On the part of the organs of vision: cases of visual disturbances, namely blurred and/or impaired vision, have been reported with the use of flurbiprofen or other non-steroidal anti-inflammatory drugs. Regular ophthalmological examinations should be performed while using the drug.
Metabolism and nutrition disorders: often - weight change; infrequently - hyperuricemia, fluid retention.
Other: hearing loss, vertigo, increased sweating, aseptic meningitis (isolated cases have been reported). Optic neuritis, oral paresthesias, depression, hallucinations, tinnitus, dizziness, malaise, fatigue and drowsiness, melena, feeling of warmth or tingling in the mouth when sucking the lollipop; hepatitis, cholestasis, interstitial nephritis, insomnia, nephrotic syndrome.

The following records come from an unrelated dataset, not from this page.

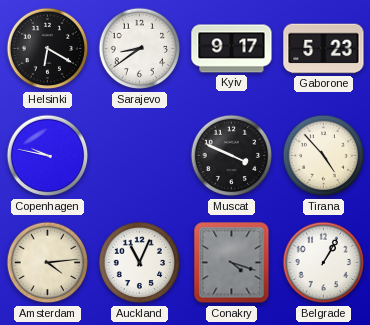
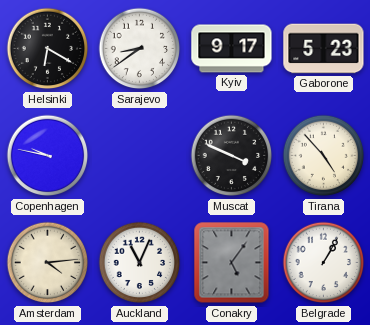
Conakry: 4:18 -> 5:06
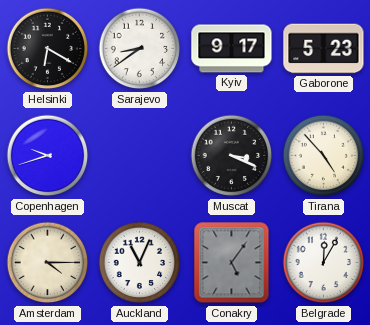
Copenhagen: 9:47 -> 9:42
Muscat: 3:49 -> 3:19
Amsterdam: 4:14 -> 4:15
Belgrade: 1:05 -> 12:05
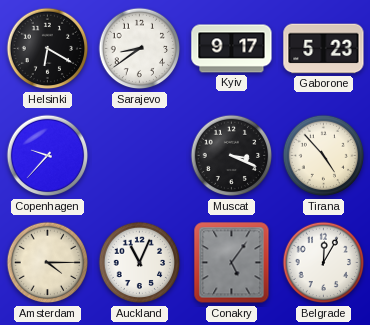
Copenhagen: 9:42 -> 9:37
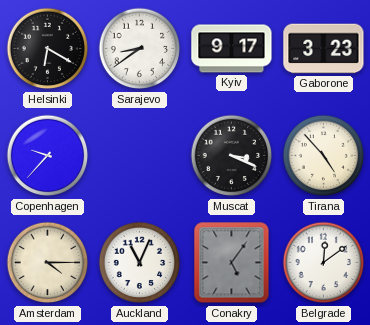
Gaborone: 5:23 -> 3:23
Belgrade: 12:05 -> 12:09
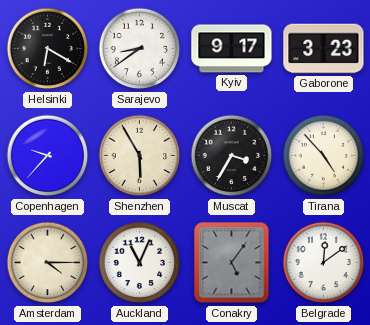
Shenzhen: none -> 5:55
Muscat: 3:19 -> 3:35
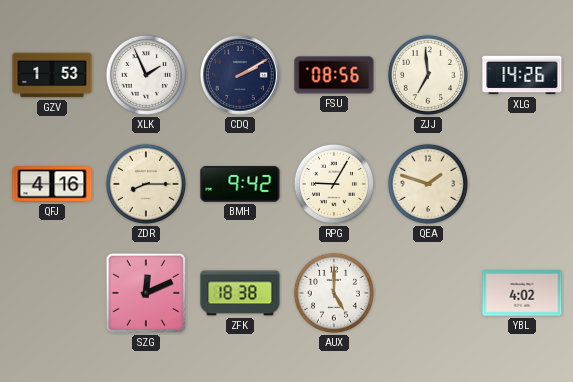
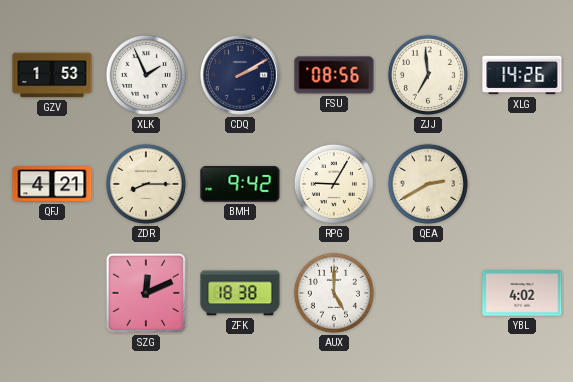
QFJ: 4:16 -> 4:21
QEA: 1:48 -> 2:40
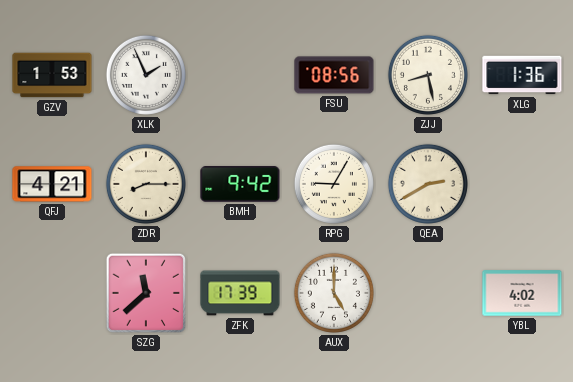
CDQ: 2:10 -> none
ZJJ: 6:59 -> 8:28
XLG: 14:26 -> 1:36
SZG: 12:11 -> 11:38
ZFK: 18:38 -> 17:39
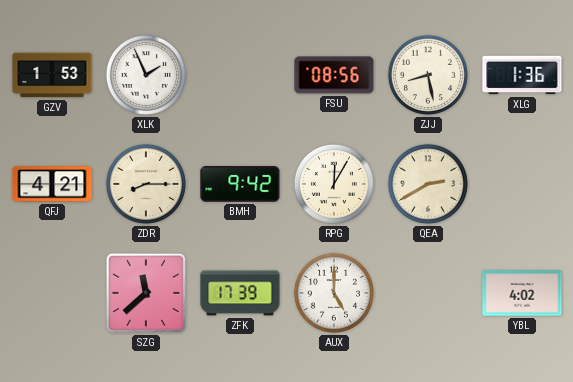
RPG: 9:05 -> 12:05
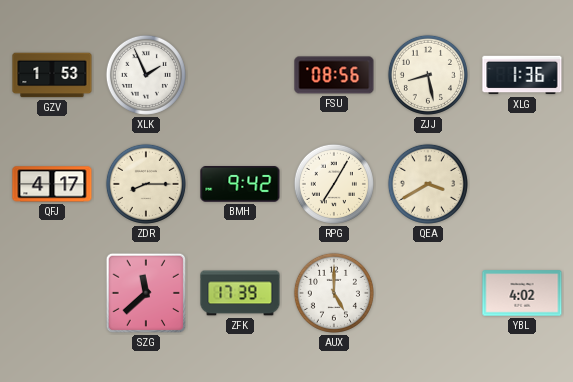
QFJ: 4:21 -> 4:17
RPG: 12:05 -> 7:05
QEA: 2:40 -> 3:40
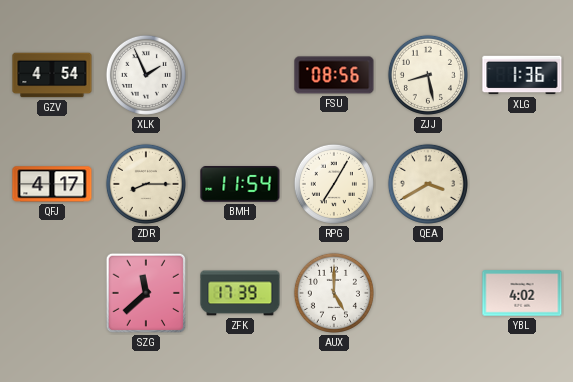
GZV: 1:53 -> 4:54
BMH: 9:42 -> 11:54
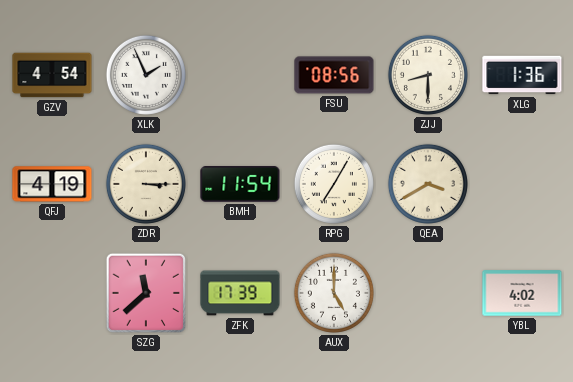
ZJJ: 8:28 -> 8:30
QFJ: 4:17 -> 4:19
ZDR: 8:15 -> 3:15
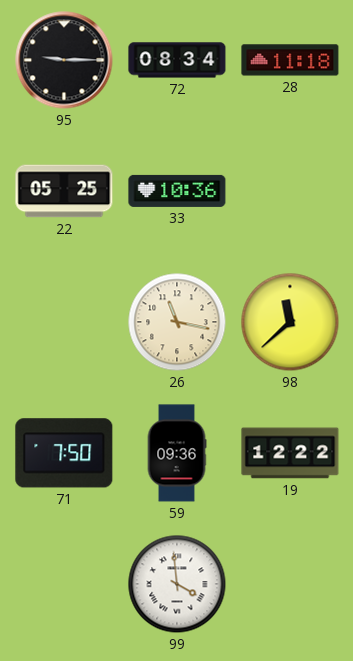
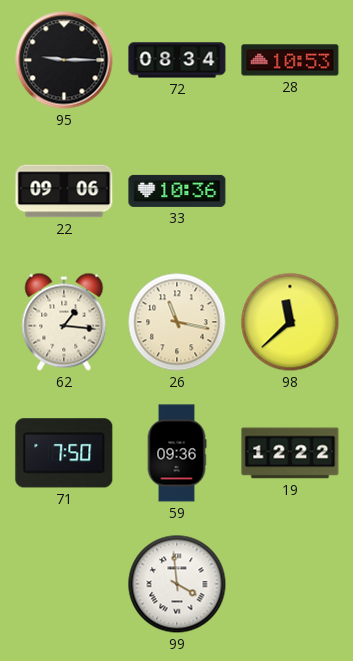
28: 11:18 -> 10:53
22: 05:25 -> 09:06
62: none -> 1:16
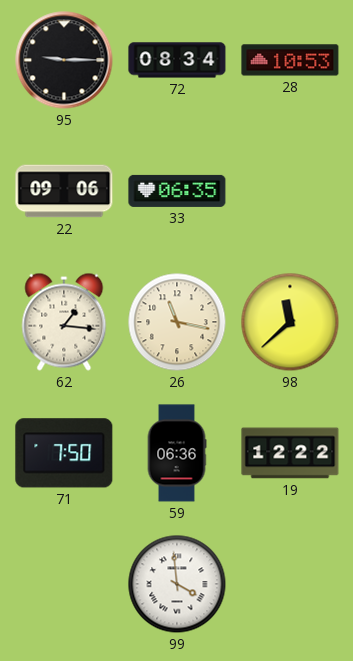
33: 10:36 -> 06:35
59: 09:36 -> 06:36
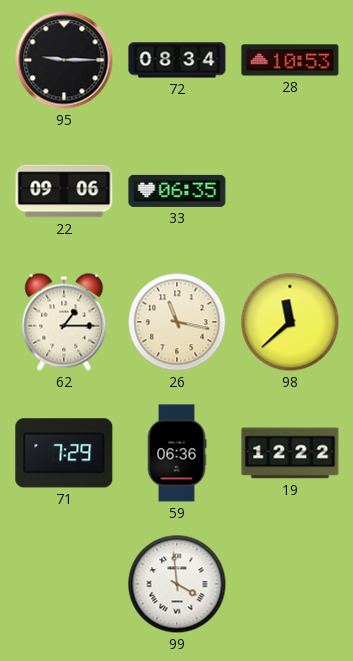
62: 1:16 -> 1:15
71: 7:50 -> 7:29
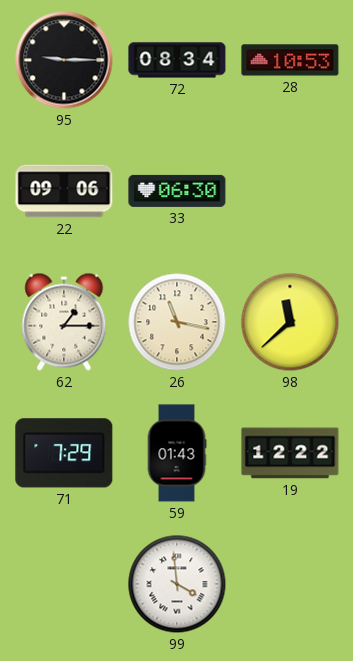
33: 06:35 -> 06:30
59: 06:36 -> 01:43
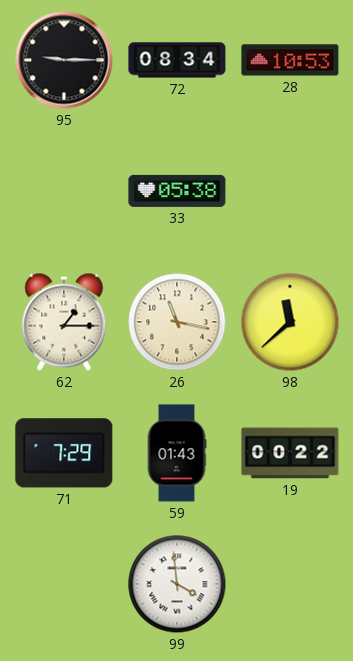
22: 09:06 -> none
33: 06:30 -> 05:38
19: 12:22 -> 00:22
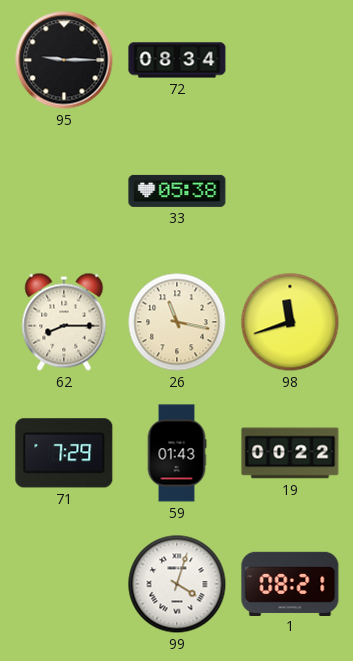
28: 10:53 -> none
62: 1:15 -> 8:15
98: 11:38 -> 11:42
99: 3:59 -> 4:03
1: none -> 08:21
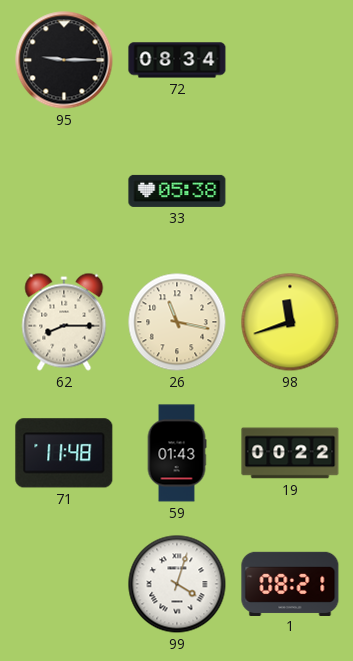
71: 7:29 -> 11:48
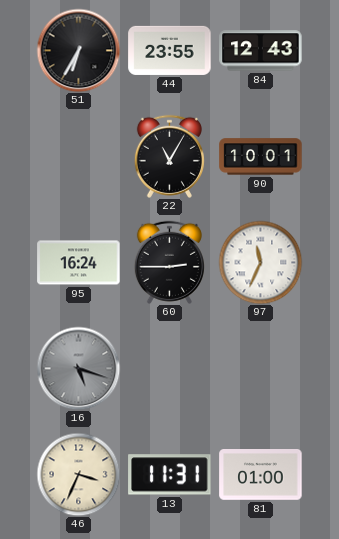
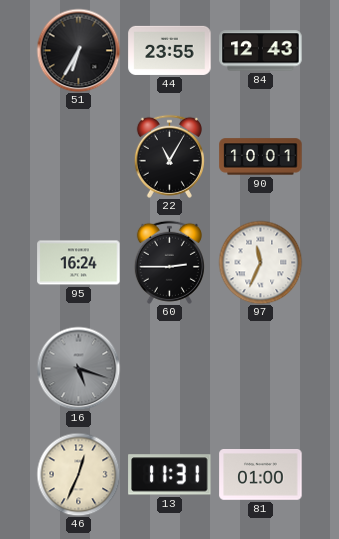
46: 3:34 -> 12:34
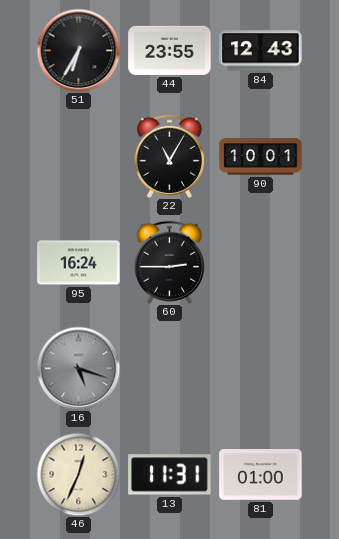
97: 11:34 -> none
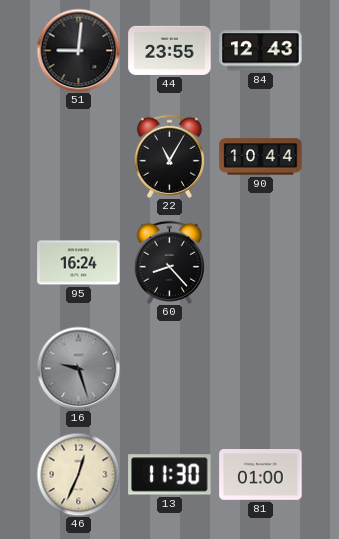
51: 6:35 -> 9:01
90: 10:01 -> 10:44
60: 2:45 -> 8:23
16: 5:18 -> 9:27
13: 11:31 -> 11:30
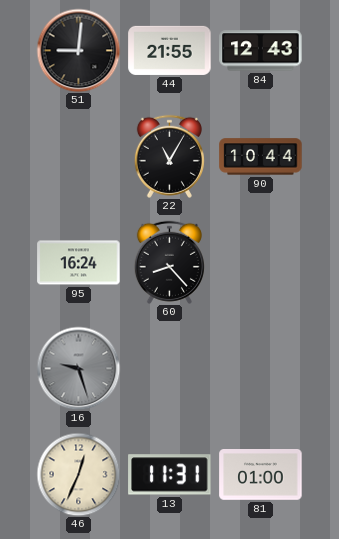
44: 23:55 -> 21:55
13: 11:30 -> 11:31
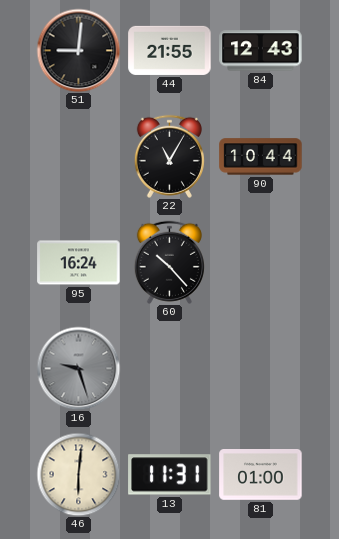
60: 8:23 -> 10:23
46: 12:34 -> 6:01
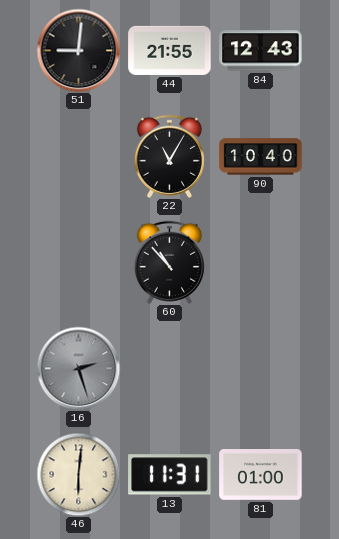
90: 10:44 -> 10:40
95: 16:24 -> none
60: 10:23 -> 10:53
16: 9:27 -> 2:27
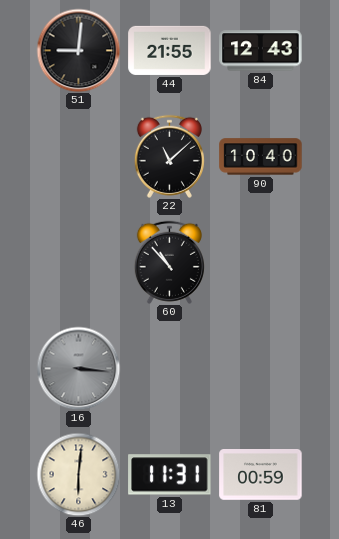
22: 11:05 -> 11:08
16: 2:27 -> 3:16
81: 01:00 -> 00:59
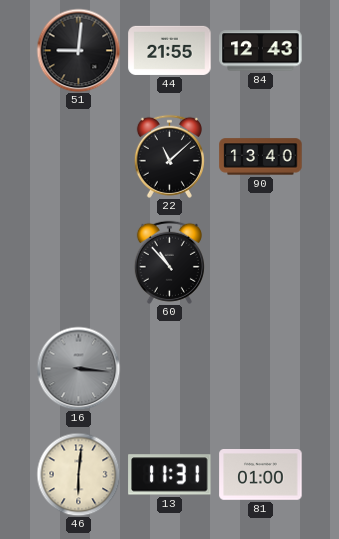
90: 10:40 -> 13:40
81: 00:59 -> 01:00
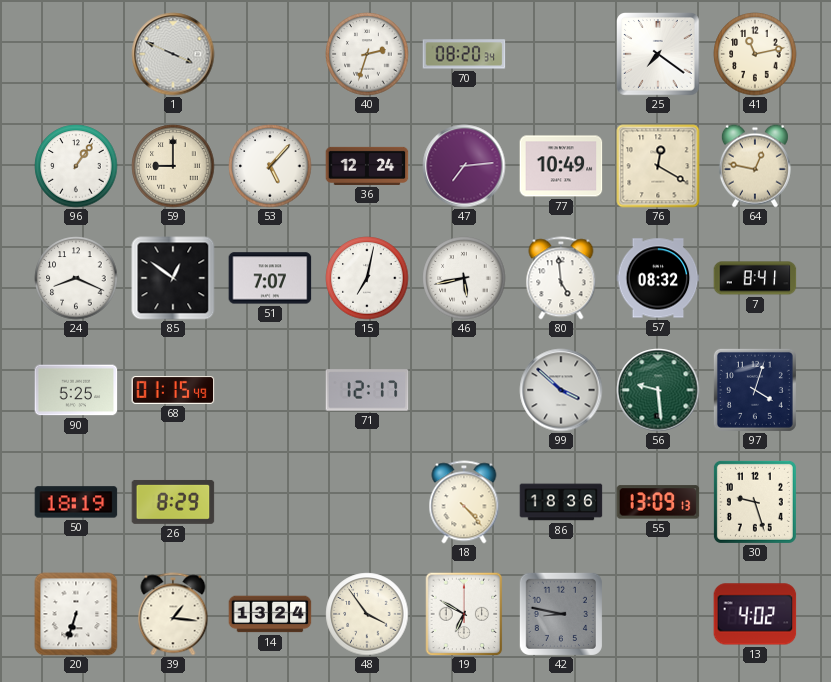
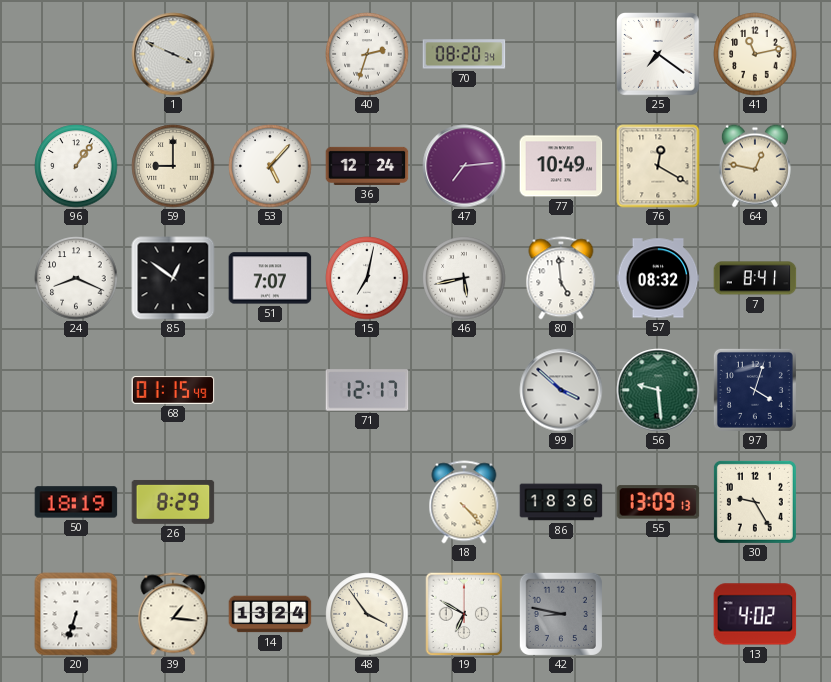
90: 5:25 -> none
30: 9:27 -> 9:25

The use of nonsteroidal anti-inflammatory drugs (especially at high doses of 2400 mg daily), as well as long-term use, may lead to a small increased risk of arterial thrombotic events (e.g. myocardial infarction or stroke).
Laboratory indicators: increased liver enzymes, decreased hemoglobin and hematocrit. Since gastrointestinal disorders and bleeding can occur without any symptoms, regular examinations should be performed. Patients on long-term treatment should periodically check general indicators and blood chemistry.
Expiration date
3 years.
Storage conditions
Store in original packaging at a temperature not exceeding 25 ° C. Keep out of the reach of children.
Packaging
5 tablets in a blister; 1 or 2 or 6 blisters in a cardboard box.
Vacation category
According to the recipe.
Producer
Sanovel Ilyach Sanai ve Tijaret A.Sh.
Address
Balaban Quarter, Cihaner Sokagi, No. 10, Istanbul, 34580, Silivri District, Turkey.